What Albini has in common with Patton, other than a certain determination to not give in to their audience, who just want to pigeonhole them and dumbly rock out (equals: have a good time for their hard-earned entertainment dollar) instead of understanding that they are important artists (though they wouldn’t make this claim explicitly. However, there is something in Shellac’s interminable thwarting of gig dynamics live/ Fantomos’s really un-groovable micro-thrash moments and long stretches of noodling that suggests a certain haughtiness, a certain custodians-of-the-tradition aloofness*) is a certain, boring Frat-boy sexism masquerading as straight-guy, warts-and-all honesty, an asanine, knee-jerk political incorrectness as a kind of self-aggrandising psuedo-reportage on the shadowy-corners of the human psyche**
Both of these tendencies intertwine on Shellac’s “ A Geniune Lullabelle” from their latest release, the predictably obtusely entitled " Excellent Italian Greyhound" which not only breaks down into silence half-way through and then spends half of it’s nine-minute running time with Albini expounding on a particular woman who “knows her way around a cock”***(not an expert poultry farmer, presumably) amid a chorus of radio presenter style voices intoning the song’s title. It’s deeply unedifying. An Italian women speaks at the end of the track and that, along with the album's title, suggests that this is Albini getting back at an ex-girlfriend, which also renders it pitiful, but not, hey, in any kind of revealingly interesting way. The whole feel of Shellac, indeed all of Albini’s post Big Black stuff is increasingly arch and dessicated, the beauty of "Songs about Fucking" and "Atomizer," apart from the propulsive disco drum patterns was the sheer range of guitar sounds, the immense Lysergic surge of "Kerosene", the irradiated intensity of their version of "The Model." While Shellac are democratic, intricate, nimble, galvanized, springy there's also something negligible, throwaway about them, something scrawny and par-boiled, that brings Albini’s paucity of character as a lyricist, and the poverty of his persona to the fore, all of which undermines the whole project fatally.
*Witness of course also "Terraforms" relentlessly dull and undynamic ten minute long, two-note thudalongs through which you could practically feel Albini smirking at your increasing dismay.
** And if we’re being self-aggrandising, then listen, lads, I don’t need YOU to investigate the mind’s tenebrous hinterland on my behalf, I’m perfectly prepared to pull on me waders and slop through that marshy, infested terrain of my own accord, ta very much!
*** Same goes for his neurotic anti-art-phag assertions, one of those guys who finds it impossible to say whether another man is handsome or not as they just literally CANT SEE IT , because they are TOO STRAIGHT. Now I don’t wan’t to suggest that all homophobes/mysoginists are repressed homosexuals/sexual inadequates but Albini’s world has had a slavering obsession with big dicks/phallic power from the start, “Big Black” was taken from the Tenessee William's story about a slave who rapes a girl (no doubt an immaculately-manicured, finely-boned Wasp princess) the grimacing animes on the cover of “Songs about Fucking” sealed his Hentai credentials, then of course he formed “Rapeman.” Conclusion: he’s a geeky sexual inadequate who slavers over big, cervix-pummeling cocks.
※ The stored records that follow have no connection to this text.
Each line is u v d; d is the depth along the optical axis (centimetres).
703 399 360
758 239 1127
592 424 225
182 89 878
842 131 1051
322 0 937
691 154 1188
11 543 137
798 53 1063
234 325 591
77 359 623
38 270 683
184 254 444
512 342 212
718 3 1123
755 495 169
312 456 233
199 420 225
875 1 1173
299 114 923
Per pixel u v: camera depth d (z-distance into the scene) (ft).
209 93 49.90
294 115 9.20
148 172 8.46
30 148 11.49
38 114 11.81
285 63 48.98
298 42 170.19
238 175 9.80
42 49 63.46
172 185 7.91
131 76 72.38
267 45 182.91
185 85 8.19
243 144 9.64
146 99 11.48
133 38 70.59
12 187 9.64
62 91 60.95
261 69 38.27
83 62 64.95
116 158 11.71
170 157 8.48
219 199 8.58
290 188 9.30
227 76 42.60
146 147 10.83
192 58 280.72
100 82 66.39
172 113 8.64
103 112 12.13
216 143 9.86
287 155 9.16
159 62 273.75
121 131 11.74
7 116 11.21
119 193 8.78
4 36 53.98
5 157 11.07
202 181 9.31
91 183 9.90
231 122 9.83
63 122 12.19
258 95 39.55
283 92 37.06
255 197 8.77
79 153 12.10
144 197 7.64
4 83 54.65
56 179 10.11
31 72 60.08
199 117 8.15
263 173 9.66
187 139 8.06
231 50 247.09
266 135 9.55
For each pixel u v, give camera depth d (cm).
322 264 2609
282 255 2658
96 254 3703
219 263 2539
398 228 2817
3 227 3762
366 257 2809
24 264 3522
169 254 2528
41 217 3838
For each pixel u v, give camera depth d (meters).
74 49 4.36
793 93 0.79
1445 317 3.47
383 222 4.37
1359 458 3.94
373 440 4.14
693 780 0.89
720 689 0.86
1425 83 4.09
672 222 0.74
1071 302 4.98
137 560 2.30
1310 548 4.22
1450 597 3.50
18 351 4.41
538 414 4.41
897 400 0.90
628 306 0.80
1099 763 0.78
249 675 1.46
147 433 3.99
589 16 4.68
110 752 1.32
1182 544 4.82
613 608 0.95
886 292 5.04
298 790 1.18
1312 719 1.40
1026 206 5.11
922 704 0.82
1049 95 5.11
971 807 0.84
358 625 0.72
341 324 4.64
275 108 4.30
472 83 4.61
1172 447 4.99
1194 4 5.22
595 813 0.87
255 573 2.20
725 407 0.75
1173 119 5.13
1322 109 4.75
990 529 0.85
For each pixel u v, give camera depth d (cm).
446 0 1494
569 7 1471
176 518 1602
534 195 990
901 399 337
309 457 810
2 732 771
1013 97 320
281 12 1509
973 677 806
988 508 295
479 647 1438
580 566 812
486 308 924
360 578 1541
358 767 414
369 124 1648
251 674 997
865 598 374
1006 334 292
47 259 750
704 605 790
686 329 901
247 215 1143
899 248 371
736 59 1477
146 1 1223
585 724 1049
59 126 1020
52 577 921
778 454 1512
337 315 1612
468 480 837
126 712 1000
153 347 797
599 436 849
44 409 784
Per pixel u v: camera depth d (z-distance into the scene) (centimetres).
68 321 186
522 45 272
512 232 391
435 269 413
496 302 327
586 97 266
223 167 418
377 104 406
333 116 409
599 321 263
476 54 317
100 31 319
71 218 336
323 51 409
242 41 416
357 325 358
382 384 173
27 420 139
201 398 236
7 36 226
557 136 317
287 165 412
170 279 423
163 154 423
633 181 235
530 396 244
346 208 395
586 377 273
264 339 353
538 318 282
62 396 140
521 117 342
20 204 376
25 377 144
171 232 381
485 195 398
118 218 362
Suffer you bitches, suffer!
Is that too obvious? Rememember the maxim. Sometimes trite is right!
At which point, it's only fair to say that anyone who has had the great good fortune to have met the Impostume in the flesh (or....read his blog) will be musing kettleblackpottishly re the Impostume’s own deployment at momets of heightened anxiety (ie. when interacting with others) of strategies that could well be described as sardonic. True enough, but this is the least appealing aspect of his character and if you were to determindley avoid him, you’d be absolutely in the right. And besides, to paraphrase the resolutely unsardonic Minor Threat, " At least I'm fucking trying, what the fuck have THEY done?"